> _TASK PROMPT_:
Below are records; say how many of their lines include the word "distribution", giving nothing but the number.

> _RECORDS FOR THIS TASK_:
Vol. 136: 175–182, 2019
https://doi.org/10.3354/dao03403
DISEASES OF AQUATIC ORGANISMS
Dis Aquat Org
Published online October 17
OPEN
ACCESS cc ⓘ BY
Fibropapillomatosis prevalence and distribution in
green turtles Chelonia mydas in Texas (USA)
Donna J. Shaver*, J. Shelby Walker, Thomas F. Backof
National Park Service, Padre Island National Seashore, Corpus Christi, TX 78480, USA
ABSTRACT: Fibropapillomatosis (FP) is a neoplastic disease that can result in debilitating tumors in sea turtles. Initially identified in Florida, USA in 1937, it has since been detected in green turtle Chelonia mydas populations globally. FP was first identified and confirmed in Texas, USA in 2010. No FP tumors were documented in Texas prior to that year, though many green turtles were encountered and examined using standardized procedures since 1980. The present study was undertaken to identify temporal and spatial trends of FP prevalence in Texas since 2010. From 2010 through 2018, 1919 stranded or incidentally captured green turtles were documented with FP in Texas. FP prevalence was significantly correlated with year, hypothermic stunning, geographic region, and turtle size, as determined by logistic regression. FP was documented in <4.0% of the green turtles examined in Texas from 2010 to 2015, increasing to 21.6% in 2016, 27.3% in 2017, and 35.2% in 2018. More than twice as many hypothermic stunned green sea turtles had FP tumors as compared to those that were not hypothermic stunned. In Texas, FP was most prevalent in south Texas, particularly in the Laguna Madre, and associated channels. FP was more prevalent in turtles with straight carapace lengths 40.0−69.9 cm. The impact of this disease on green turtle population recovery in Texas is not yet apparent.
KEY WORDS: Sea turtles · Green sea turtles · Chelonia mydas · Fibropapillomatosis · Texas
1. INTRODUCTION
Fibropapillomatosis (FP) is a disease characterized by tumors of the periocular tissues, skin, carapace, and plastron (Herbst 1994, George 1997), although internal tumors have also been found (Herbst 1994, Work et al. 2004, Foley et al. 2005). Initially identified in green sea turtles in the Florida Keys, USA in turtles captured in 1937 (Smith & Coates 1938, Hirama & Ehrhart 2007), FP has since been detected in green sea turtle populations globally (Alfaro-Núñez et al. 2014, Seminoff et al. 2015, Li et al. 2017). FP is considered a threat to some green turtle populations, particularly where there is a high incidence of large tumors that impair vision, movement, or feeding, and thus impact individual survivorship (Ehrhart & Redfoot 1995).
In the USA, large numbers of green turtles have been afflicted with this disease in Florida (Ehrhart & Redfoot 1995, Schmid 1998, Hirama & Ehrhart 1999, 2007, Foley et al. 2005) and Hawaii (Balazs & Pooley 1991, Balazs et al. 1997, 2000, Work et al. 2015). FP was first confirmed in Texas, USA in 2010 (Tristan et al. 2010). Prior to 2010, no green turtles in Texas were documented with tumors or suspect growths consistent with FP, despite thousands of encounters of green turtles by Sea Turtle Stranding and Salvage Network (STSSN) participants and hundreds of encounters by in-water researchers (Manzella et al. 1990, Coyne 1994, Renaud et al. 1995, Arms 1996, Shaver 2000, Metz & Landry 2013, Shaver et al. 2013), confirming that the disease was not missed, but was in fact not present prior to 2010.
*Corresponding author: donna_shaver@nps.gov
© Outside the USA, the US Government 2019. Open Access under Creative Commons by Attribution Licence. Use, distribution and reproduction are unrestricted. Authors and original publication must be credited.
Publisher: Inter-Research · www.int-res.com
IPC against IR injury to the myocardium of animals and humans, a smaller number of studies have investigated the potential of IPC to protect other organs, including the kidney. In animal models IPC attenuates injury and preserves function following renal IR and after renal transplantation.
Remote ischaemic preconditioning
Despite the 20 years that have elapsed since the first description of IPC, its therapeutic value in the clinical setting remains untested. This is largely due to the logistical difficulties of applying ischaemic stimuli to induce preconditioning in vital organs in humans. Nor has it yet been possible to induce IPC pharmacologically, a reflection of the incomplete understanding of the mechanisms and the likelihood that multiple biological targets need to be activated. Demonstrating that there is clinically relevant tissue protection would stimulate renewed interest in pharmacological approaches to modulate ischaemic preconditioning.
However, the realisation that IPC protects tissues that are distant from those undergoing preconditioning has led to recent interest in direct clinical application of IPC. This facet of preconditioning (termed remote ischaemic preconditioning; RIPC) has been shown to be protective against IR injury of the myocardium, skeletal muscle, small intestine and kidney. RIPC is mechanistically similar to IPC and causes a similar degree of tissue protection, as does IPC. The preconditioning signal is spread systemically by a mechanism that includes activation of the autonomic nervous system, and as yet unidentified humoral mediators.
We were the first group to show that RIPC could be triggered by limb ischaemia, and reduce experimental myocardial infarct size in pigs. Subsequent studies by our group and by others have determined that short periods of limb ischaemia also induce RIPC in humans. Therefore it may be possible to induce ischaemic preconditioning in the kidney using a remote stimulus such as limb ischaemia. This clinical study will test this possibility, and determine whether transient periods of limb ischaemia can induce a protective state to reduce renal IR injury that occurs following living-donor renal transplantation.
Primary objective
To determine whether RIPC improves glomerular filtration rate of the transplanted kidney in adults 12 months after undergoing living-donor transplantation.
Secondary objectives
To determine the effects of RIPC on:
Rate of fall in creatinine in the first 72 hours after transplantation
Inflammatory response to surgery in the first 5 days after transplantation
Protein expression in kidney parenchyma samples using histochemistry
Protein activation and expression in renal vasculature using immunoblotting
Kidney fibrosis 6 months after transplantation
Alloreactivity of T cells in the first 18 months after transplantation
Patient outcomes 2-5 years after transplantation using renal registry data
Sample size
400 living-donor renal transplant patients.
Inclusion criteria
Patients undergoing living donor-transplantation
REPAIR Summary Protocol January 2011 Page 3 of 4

> _EXERCISE RESULT_:
2